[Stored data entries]
○ ○ ○ ○ ○ ○ ○

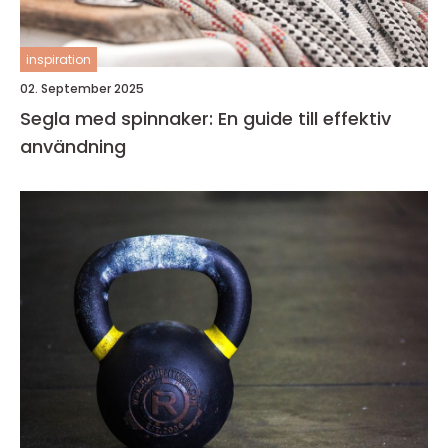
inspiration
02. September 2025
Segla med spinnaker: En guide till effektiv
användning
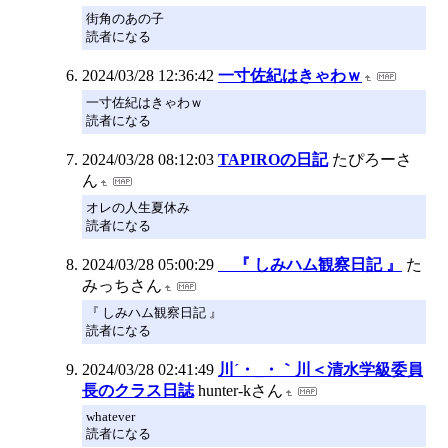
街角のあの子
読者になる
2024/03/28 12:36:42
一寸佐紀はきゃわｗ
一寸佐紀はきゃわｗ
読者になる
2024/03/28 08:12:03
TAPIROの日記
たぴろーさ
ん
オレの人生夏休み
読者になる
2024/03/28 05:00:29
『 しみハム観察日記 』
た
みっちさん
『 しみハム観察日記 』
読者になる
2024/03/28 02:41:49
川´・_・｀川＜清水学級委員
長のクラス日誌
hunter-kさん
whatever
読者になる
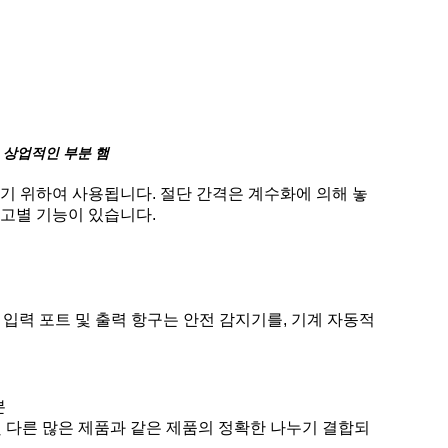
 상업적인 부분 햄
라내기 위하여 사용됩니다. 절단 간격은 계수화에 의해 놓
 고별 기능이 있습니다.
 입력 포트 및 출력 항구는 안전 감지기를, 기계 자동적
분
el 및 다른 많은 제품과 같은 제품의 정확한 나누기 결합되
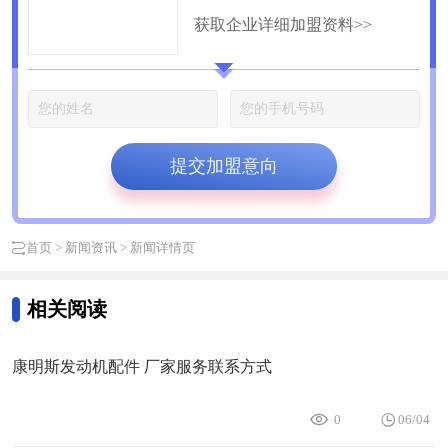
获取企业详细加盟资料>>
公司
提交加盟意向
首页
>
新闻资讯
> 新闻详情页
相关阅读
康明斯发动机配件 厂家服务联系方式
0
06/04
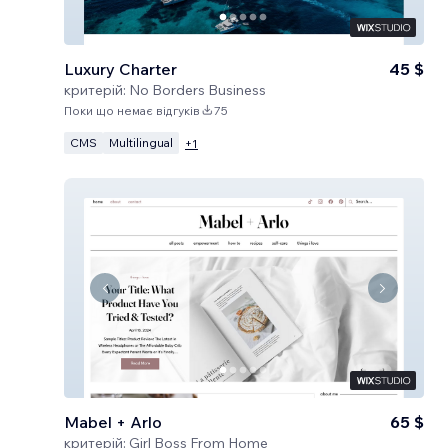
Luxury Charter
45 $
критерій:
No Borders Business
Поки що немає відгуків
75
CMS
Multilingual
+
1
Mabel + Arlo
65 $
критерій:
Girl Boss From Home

○ ○ ○ ○ ○ ○ ○

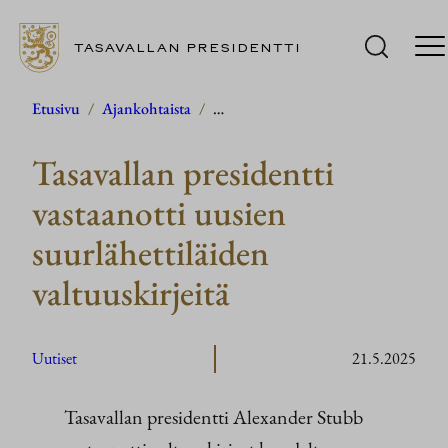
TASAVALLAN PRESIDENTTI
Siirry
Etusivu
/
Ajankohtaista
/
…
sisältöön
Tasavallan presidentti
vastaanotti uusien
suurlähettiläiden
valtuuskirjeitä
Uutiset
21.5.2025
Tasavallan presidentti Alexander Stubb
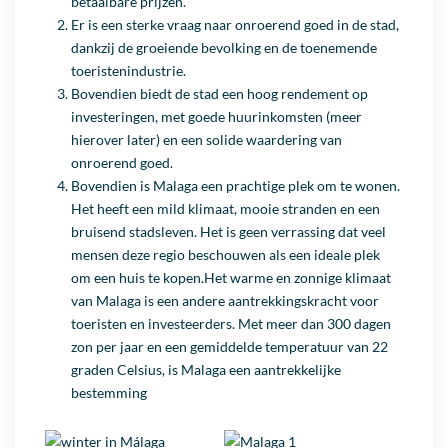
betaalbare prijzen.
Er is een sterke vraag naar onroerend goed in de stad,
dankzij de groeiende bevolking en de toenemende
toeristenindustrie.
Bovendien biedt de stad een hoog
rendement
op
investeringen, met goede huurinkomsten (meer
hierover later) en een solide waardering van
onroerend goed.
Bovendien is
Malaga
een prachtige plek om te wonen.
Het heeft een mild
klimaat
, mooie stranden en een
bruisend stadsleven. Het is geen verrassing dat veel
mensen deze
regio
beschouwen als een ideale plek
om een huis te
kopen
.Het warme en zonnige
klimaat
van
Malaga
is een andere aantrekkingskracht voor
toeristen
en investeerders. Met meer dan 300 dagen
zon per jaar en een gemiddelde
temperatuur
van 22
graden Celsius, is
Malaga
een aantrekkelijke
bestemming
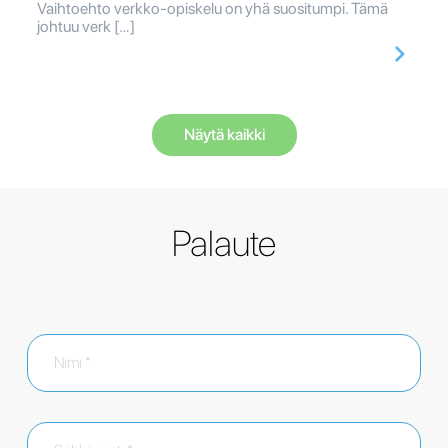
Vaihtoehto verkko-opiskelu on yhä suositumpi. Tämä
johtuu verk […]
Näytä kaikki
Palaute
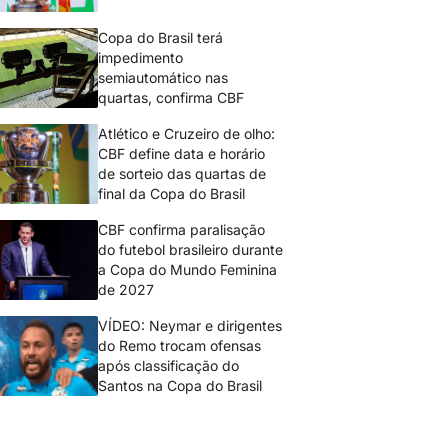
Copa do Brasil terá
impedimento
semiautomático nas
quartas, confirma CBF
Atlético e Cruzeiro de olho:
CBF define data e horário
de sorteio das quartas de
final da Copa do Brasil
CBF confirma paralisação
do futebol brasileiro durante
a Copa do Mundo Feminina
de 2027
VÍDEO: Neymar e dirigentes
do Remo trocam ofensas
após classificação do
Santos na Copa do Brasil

○ ○ ○ ○ ○ ○ ○

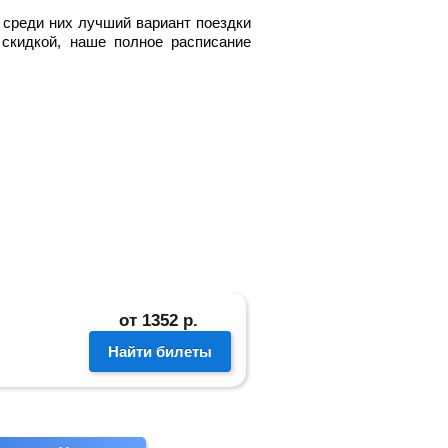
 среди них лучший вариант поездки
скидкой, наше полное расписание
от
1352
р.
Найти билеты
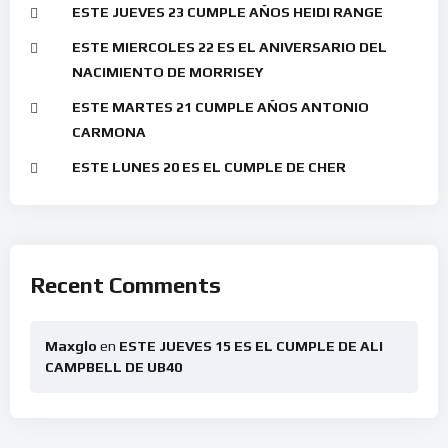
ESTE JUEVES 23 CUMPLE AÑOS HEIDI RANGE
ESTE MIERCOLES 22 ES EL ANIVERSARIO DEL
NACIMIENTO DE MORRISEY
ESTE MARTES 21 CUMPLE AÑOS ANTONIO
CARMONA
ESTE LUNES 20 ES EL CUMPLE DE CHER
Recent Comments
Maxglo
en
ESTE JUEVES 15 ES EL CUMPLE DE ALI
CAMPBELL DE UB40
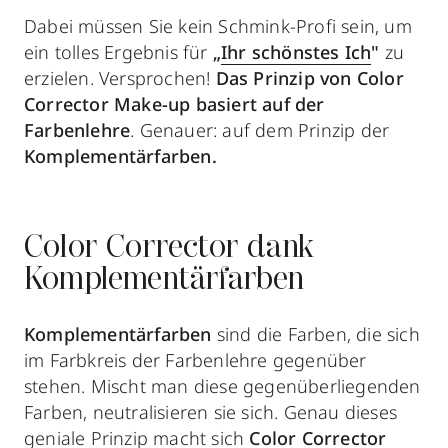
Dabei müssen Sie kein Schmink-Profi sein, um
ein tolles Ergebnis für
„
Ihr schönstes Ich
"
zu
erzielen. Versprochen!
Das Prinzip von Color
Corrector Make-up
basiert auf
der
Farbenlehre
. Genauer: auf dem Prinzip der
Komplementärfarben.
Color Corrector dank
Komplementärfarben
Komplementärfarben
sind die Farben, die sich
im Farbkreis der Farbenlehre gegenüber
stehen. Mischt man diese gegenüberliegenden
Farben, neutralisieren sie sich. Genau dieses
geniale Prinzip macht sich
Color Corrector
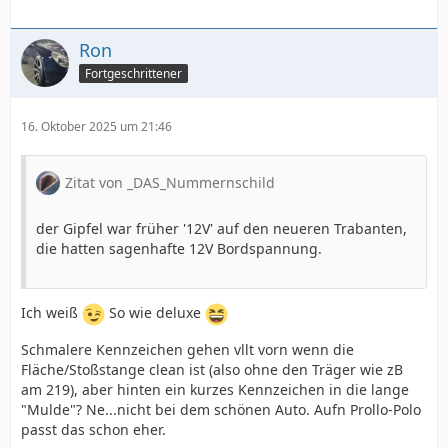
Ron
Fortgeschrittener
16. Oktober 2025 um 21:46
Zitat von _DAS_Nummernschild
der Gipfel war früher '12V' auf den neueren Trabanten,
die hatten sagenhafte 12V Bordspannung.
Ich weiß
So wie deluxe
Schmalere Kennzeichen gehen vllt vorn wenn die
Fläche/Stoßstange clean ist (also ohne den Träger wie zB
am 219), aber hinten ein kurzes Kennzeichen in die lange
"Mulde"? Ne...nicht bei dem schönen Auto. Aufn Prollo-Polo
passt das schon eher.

○ ○ ○ ○ ○ ○ ○

# About this exercise
Wherever a line in the entries holds "Corrector", copy that line.

# Response to this exercise
Corrector Make-up
Color Corrector dank
Color Corrector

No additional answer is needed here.